▶ _WHAT IS BEING ASKED_
Using the data below, return word for word every line from the one holding "olmadığı gerekçesiyle davacının" down to the one holding "Agitateur magnétique à". Leave pictures out.
►
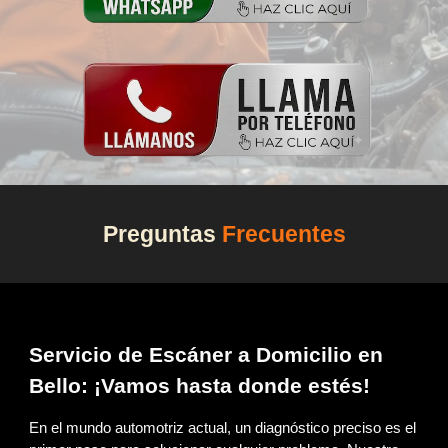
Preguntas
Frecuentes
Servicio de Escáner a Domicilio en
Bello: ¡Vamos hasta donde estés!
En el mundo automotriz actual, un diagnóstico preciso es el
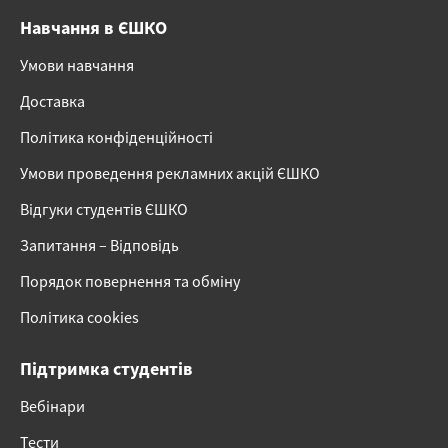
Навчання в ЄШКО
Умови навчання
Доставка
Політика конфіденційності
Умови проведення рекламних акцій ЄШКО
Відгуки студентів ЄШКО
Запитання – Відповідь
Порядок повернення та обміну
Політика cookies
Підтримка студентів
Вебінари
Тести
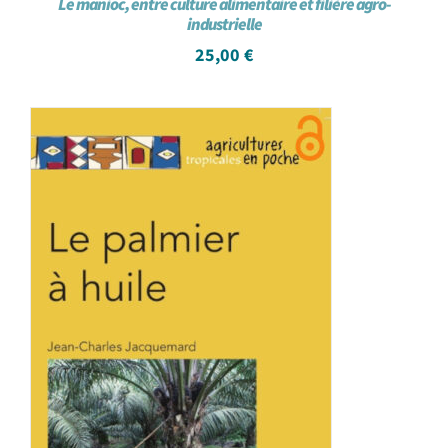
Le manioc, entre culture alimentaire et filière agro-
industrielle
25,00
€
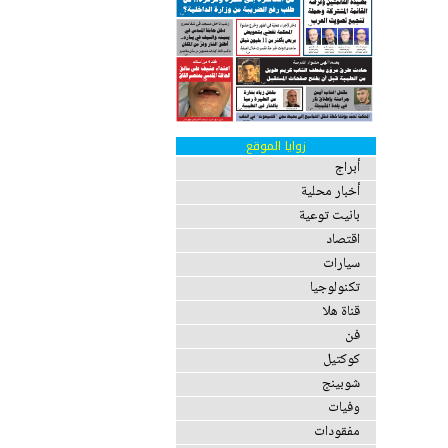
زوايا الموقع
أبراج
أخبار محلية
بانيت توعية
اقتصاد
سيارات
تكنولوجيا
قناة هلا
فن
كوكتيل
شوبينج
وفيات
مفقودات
◄
►
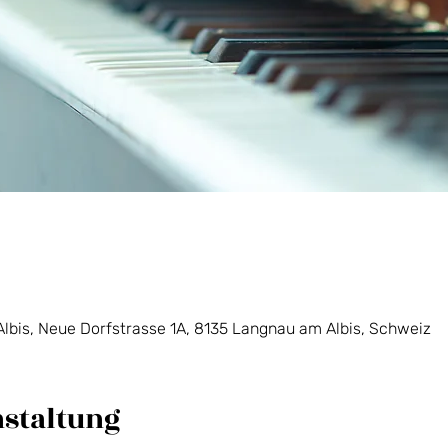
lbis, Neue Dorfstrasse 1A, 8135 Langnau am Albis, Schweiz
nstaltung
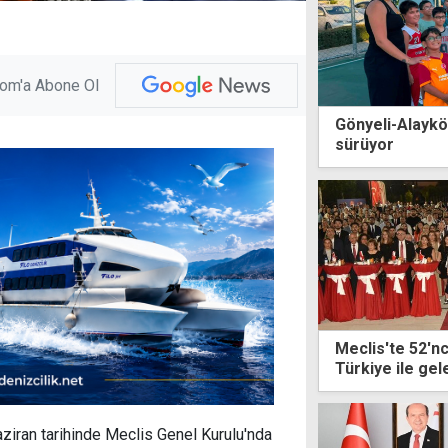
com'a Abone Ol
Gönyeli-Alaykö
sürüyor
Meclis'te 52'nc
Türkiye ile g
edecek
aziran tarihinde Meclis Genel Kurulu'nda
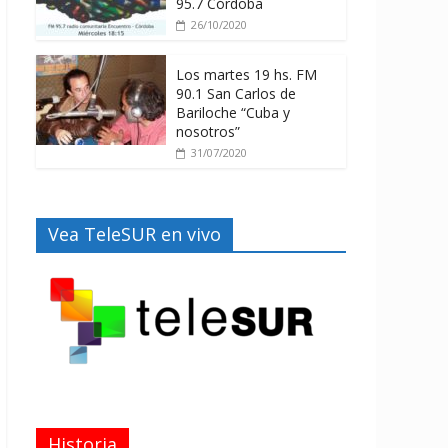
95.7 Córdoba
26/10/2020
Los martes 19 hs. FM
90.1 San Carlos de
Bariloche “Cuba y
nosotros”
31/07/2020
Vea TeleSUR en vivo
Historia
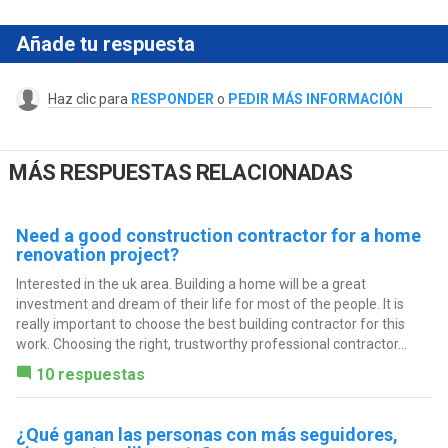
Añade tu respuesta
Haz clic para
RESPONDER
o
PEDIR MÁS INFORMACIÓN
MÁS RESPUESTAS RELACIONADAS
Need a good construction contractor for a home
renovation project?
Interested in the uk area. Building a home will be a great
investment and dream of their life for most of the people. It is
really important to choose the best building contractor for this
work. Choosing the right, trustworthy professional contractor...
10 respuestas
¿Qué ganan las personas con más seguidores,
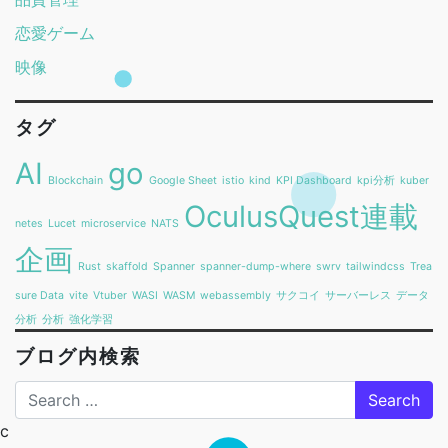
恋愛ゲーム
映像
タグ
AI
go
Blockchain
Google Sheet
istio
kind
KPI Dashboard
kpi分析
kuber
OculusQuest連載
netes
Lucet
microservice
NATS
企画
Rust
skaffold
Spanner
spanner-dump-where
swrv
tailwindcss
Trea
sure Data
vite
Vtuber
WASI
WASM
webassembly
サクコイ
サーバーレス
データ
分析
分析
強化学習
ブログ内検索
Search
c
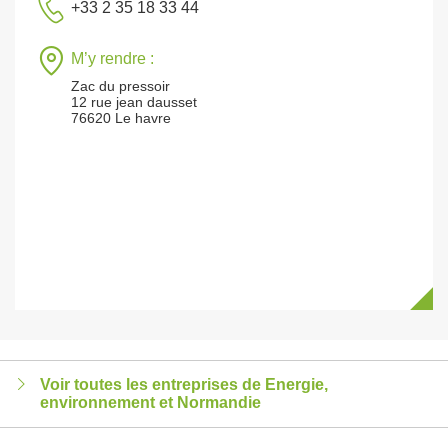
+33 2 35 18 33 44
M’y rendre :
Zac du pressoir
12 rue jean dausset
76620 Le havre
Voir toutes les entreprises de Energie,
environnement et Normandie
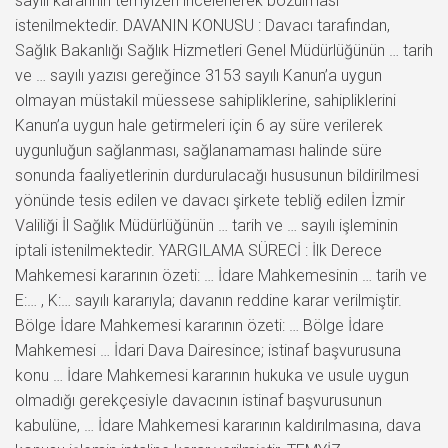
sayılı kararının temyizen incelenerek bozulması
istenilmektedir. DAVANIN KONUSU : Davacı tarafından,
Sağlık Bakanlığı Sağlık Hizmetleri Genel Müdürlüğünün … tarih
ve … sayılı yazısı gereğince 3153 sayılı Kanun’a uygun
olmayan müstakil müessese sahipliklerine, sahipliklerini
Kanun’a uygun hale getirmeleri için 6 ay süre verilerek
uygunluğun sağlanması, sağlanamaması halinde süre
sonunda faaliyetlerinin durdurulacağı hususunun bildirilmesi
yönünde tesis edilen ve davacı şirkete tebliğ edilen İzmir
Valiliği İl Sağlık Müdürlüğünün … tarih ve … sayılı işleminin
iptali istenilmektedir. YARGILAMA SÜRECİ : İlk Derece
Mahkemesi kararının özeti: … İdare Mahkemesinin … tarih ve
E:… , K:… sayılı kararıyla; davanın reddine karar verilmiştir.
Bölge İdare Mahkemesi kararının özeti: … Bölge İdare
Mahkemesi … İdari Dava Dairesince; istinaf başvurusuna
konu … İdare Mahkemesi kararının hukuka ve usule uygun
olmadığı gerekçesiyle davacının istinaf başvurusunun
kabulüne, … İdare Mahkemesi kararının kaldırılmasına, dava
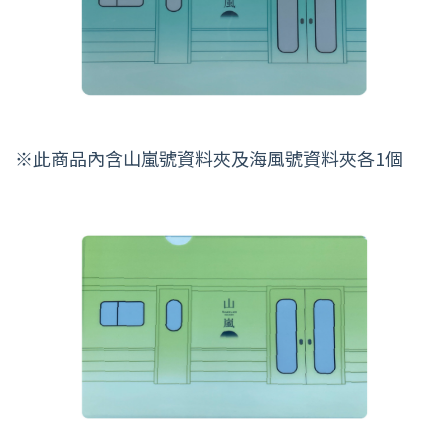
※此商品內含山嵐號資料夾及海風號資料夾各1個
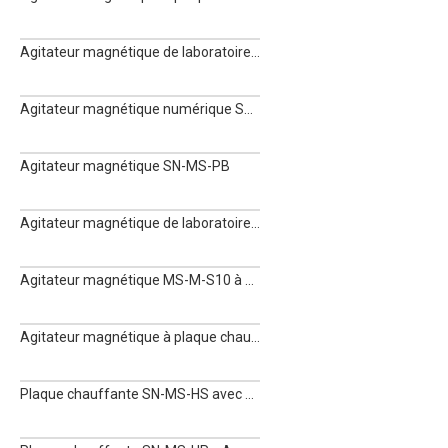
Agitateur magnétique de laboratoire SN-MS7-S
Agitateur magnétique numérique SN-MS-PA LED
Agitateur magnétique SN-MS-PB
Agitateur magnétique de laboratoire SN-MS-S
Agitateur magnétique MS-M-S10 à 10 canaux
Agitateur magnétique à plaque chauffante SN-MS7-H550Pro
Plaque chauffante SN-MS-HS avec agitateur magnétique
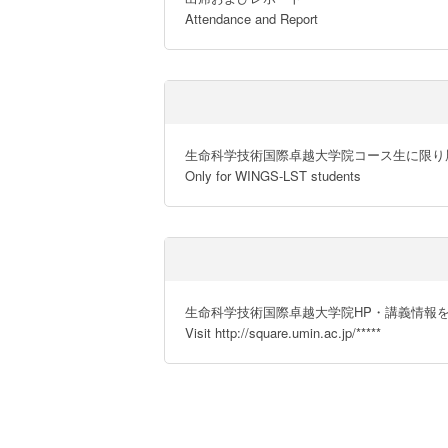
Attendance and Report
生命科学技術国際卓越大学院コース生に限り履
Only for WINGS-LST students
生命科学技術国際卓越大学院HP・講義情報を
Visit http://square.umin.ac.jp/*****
◄
►
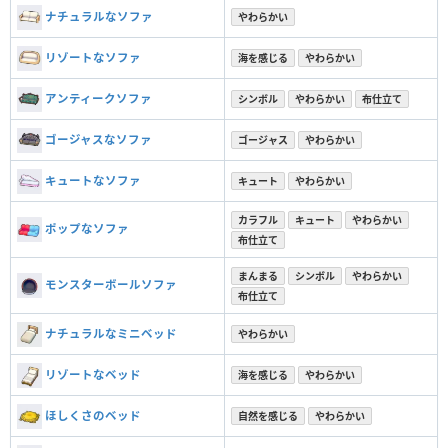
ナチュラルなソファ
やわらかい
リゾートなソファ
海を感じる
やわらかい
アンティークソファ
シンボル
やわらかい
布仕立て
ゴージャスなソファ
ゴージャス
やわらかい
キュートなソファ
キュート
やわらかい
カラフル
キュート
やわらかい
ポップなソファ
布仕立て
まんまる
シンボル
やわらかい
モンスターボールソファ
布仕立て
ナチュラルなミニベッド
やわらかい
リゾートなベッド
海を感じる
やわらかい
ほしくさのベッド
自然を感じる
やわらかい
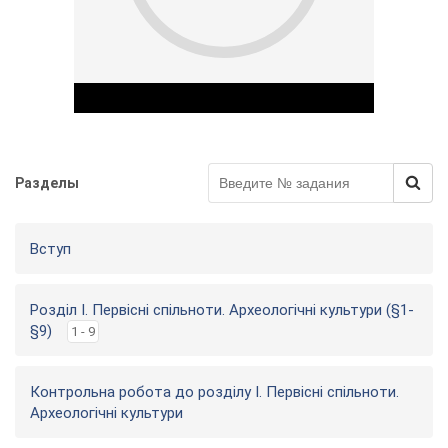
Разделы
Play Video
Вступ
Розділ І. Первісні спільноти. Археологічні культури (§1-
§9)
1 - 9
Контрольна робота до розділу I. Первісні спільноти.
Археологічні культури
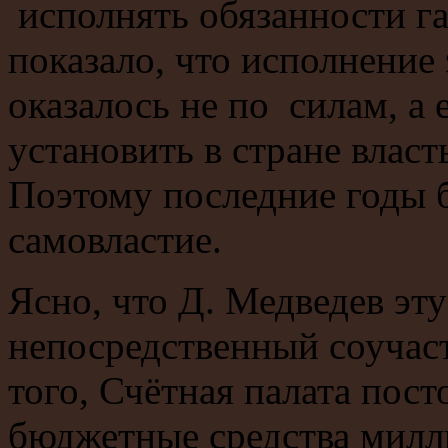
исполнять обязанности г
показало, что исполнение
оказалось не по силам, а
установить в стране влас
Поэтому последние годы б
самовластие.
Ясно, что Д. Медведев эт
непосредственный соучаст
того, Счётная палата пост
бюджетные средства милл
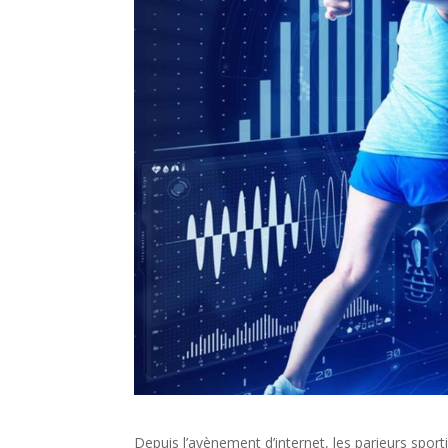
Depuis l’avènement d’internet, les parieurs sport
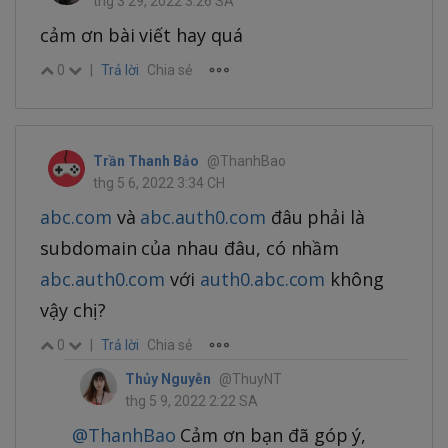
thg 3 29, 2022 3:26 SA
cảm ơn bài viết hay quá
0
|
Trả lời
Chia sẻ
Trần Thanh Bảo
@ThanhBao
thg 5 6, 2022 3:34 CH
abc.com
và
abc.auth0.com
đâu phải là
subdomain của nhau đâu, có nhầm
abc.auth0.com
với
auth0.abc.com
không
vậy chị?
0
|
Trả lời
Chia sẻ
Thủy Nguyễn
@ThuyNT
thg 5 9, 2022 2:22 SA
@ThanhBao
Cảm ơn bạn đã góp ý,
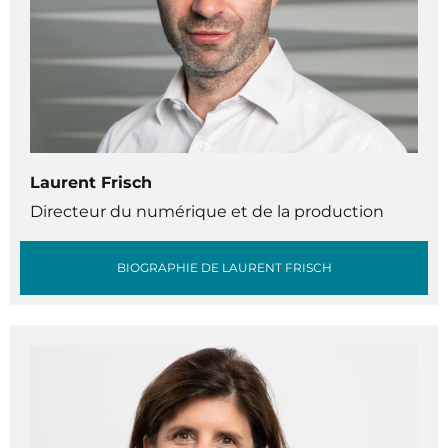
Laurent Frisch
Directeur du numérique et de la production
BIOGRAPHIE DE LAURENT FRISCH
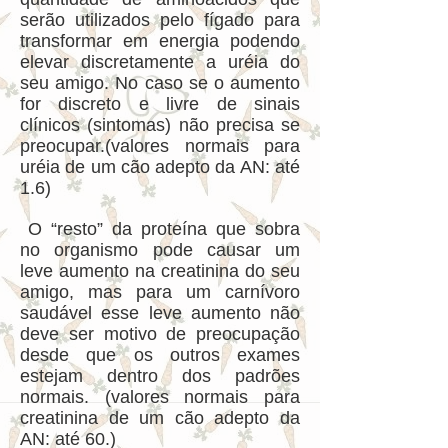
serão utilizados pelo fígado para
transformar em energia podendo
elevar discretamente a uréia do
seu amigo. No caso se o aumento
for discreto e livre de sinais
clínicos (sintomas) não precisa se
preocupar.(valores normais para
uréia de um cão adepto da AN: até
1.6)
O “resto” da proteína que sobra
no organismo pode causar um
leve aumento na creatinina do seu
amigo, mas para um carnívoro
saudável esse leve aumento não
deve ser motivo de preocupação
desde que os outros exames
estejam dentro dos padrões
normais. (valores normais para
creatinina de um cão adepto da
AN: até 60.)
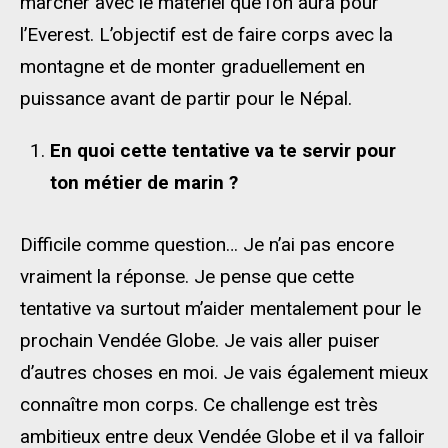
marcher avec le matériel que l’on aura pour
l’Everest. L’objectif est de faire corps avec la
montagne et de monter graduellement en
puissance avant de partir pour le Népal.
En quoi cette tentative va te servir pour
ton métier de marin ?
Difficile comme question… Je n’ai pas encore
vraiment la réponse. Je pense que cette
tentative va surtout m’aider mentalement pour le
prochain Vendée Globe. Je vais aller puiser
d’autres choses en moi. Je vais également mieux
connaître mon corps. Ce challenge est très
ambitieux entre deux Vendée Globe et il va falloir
◄
▶ _TASK ANSWER_
olmadığı gerekçesiyle davacının istinaf başvurusunun
kabulüne, … İdare Mahkemesi kararının kaldırılmasına, dava
※此商品內含山嵐號資料夾及海風號資料夾各1個
Agitateur magnétique de laboratoire SN-MS7-S
Agitateur magnétique numérique SN-MS-PA LED
Agitateur magnétique SN-MS-PB
Agitateur magnétique de laboratoire SN-MS-S
Agitateur magnétique MS-M-S10 à 10 canaux
Agitateur magnétique à plaque chauffante SN-MS7-H550Pro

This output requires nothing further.